Jika satu-satunya cara membuat boneka voodoo adalah dengan membuatnya dari ranting dan daun kering, maka masalahnya perlu diselesaikan di situ, “Sudahkah Anda mencoba menemukan kemampuan elemen Anda?”
“Ya, Lady Penelope. Itu adalah unsur tanah,” mendengar jawaban gadis itu, seringai terbentuk di bibirnya, “Itu luar biasa. Ayo, kita ada pekerjaan yang harus dilakukan, pergi ke gereja, beberapa hari ke depan,” Penny menyelinap masuk dan keluar dari ruangan rahasia untuk menggunakan beberapa ramuan sementara mereka membuat ramuan lainnya.
Setelah selesai, Penny dan Jera mengambil botol kecil berisi cairan berwarna keperakan. Mereka berjalan ke sebuah tanaman kecil dan duduk di sampingnya. Penny mulai menuangkan cairan itu ke tanah, dan setelah selesai, dia menatap Jera dan mengangguk.

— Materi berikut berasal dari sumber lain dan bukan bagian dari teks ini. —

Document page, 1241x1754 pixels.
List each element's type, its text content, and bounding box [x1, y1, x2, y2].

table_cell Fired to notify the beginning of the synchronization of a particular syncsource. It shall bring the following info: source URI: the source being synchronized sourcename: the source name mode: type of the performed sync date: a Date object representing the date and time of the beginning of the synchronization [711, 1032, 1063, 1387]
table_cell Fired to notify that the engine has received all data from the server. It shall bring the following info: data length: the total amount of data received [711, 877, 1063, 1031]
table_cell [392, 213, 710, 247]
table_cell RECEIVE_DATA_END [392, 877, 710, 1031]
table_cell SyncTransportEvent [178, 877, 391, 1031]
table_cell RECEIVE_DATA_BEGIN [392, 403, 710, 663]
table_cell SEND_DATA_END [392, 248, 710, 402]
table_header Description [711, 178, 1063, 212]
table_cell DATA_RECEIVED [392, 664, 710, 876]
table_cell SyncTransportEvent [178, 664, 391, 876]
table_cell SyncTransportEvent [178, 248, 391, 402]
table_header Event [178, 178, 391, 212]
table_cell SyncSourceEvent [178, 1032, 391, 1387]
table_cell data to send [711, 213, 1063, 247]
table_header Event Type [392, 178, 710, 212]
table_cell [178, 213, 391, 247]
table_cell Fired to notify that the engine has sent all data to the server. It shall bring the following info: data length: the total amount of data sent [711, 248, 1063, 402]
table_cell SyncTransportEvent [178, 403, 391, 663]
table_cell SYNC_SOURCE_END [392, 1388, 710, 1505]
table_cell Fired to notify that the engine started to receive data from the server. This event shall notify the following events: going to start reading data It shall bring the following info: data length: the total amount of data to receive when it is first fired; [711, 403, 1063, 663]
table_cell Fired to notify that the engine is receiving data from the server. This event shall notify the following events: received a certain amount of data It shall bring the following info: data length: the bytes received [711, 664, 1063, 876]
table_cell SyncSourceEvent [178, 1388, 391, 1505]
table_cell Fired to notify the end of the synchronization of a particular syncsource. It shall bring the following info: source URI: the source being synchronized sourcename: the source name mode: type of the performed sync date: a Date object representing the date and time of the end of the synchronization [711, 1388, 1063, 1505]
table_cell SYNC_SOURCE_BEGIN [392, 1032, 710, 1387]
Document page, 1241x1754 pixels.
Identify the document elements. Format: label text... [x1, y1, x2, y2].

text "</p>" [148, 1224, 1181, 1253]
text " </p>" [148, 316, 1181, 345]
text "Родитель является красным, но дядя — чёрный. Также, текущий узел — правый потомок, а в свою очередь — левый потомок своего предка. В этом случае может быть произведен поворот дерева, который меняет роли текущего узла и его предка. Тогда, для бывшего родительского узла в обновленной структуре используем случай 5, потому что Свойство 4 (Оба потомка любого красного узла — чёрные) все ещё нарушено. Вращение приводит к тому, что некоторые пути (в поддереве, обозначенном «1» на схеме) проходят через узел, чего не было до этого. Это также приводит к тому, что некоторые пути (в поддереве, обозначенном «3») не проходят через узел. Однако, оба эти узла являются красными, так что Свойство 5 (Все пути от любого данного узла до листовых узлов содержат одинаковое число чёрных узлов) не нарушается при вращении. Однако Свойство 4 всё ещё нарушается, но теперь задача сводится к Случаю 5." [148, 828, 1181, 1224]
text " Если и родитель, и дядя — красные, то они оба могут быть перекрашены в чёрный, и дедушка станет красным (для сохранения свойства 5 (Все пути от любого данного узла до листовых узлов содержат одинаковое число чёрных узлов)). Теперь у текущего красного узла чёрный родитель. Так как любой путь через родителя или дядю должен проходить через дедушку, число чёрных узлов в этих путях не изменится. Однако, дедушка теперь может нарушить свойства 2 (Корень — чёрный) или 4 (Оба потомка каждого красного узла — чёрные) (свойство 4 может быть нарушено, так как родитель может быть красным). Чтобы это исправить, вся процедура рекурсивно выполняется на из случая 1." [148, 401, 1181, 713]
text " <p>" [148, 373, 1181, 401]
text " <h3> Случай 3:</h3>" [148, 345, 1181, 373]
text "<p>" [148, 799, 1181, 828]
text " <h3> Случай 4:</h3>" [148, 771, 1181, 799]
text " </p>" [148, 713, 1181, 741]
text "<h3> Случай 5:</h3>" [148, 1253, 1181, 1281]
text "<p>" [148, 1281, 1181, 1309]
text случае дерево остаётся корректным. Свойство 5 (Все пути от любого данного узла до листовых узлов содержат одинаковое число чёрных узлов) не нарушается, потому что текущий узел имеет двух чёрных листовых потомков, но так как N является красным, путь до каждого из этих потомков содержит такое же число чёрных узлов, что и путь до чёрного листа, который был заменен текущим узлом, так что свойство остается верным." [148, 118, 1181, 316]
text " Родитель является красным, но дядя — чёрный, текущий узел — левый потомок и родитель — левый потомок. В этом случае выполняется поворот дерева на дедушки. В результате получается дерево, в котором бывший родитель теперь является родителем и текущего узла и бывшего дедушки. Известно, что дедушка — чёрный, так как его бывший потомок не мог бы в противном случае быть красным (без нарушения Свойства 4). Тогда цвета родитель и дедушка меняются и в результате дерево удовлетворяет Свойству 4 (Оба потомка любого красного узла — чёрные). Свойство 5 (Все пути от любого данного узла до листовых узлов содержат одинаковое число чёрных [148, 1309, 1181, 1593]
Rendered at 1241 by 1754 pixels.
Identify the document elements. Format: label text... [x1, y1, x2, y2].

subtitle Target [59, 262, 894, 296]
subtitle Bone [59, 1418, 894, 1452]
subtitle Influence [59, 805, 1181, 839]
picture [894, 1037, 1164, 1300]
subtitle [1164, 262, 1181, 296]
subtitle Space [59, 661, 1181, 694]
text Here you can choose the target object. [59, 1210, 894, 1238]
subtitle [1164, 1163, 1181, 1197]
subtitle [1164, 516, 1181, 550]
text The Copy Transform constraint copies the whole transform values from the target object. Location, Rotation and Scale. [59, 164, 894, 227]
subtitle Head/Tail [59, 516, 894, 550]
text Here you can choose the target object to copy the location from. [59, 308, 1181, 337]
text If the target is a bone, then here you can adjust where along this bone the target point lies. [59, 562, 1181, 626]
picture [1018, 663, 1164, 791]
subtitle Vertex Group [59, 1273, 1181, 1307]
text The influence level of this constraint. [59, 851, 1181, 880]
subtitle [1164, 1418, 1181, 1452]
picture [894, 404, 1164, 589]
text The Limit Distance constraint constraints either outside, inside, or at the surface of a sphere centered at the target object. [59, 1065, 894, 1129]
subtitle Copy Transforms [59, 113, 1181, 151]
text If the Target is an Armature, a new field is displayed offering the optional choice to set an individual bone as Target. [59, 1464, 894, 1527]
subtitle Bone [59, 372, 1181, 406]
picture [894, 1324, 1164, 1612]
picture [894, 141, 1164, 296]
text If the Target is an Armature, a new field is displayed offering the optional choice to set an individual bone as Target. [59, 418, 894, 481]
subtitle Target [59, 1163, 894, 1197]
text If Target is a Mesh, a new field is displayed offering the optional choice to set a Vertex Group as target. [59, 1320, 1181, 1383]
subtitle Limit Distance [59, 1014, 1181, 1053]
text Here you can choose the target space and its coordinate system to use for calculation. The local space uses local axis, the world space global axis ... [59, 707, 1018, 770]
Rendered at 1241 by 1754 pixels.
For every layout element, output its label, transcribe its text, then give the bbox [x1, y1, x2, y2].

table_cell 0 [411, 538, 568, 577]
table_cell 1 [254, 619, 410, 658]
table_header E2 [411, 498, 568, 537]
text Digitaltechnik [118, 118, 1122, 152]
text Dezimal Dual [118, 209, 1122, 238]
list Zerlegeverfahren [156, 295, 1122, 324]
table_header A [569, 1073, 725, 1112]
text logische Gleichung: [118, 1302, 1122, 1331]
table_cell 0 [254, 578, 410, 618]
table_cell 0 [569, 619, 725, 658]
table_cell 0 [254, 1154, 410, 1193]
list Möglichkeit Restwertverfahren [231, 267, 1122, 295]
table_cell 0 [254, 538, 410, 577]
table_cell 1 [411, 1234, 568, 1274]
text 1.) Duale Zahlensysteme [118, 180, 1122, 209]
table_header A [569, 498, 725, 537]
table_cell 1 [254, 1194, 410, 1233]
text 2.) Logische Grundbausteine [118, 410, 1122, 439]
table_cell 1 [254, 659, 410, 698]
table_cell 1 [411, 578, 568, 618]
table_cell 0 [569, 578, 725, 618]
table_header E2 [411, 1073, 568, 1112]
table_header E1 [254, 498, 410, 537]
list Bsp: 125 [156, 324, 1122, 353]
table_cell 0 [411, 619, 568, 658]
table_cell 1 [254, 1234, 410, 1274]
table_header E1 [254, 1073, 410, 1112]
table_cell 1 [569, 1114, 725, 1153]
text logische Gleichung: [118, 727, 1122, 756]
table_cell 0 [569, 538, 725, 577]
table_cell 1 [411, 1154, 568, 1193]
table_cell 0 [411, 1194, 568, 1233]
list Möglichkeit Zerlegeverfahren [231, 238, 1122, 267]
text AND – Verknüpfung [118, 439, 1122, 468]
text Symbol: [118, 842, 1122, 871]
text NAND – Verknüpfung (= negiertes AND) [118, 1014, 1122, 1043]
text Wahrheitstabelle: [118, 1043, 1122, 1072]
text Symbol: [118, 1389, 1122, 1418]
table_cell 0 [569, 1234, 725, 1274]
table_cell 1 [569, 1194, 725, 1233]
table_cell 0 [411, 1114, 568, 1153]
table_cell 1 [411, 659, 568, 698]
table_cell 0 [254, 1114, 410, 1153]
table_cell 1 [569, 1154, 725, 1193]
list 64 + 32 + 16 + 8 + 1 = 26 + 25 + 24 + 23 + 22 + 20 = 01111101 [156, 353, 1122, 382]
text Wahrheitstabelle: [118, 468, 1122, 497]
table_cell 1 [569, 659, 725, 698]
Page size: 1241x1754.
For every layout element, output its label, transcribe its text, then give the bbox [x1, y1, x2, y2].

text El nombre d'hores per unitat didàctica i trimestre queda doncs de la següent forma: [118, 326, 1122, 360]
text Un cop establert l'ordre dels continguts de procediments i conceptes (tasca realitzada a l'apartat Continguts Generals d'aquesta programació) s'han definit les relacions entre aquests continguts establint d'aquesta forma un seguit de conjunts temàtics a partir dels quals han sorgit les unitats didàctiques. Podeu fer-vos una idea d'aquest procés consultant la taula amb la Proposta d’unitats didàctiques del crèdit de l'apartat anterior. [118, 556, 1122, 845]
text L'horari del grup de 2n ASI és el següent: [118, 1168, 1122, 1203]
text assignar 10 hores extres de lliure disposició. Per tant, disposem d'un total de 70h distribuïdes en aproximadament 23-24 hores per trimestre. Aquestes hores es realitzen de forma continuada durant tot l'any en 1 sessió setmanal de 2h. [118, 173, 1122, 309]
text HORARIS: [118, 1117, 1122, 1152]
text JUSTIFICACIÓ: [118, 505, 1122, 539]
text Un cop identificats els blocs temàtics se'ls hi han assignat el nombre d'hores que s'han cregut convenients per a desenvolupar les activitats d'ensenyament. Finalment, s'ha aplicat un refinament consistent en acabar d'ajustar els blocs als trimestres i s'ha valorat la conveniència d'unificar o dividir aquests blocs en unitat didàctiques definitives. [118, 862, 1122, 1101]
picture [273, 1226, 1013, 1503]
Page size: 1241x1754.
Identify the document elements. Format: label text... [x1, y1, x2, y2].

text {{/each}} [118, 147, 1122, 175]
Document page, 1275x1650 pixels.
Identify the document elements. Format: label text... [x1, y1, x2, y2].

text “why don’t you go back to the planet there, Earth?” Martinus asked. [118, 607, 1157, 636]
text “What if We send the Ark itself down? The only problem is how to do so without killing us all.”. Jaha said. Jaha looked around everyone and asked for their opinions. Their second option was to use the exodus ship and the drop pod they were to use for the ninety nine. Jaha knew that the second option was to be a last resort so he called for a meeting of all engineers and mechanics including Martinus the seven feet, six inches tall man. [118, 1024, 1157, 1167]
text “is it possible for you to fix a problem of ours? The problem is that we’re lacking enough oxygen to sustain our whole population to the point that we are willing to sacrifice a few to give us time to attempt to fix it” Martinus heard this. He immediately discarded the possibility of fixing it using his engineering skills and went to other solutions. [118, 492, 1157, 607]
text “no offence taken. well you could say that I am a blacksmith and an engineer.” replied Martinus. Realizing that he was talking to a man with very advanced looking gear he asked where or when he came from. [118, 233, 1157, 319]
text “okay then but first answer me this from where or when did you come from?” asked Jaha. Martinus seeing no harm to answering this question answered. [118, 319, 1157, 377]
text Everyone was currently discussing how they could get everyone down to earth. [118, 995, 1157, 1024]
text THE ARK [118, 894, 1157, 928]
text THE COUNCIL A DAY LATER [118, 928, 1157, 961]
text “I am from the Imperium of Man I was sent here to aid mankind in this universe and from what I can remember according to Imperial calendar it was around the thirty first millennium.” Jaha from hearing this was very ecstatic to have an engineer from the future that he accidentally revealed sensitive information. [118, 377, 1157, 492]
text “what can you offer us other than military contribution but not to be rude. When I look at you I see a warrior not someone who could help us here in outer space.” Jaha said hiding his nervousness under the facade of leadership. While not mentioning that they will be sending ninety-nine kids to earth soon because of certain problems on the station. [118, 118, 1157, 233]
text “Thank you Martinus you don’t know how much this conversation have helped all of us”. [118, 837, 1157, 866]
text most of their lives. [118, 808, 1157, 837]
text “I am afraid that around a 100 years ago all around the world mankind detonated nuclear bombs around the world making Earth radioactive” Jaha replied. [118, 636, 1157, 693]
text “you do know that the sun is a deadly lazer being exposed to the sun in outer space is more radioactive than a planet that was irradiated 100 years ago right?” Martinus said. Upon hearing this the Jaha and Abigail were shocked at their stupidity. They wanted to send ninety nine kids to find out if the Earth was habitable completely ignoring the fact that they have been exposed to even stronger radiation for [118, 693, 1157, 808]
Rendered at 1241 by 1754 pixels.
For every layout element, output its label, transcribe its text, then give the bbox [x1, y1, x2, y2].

Jera menarik napas dalam-dalam dan meletakkan tangannya di tanah, dan sebelum memulai, dia berkata, “Ini akan memakan waktu berjam-jam,” lalu dia mulai menggunakan kemampuan elemennya dengan menggunakan cairan yang sama untuk menyebar ke setiap bagian tanah seperti urat tak terlihat yang bergerak dan menyebar.
Tanaman kecil itu sedikit menggerakkan daunnya seolah-olah hembusan angin telah menerpa di dekatnya. Penny melihat sekelilingnya untuk melihat bagaimana kemampuan elemen Saudari Jera mendistribusikan sedikit cairan yang telah ia tuangkan untuk memperbanyak tanaman sehingga dapat menumbuhkan tanaman berikutnya dari tanah.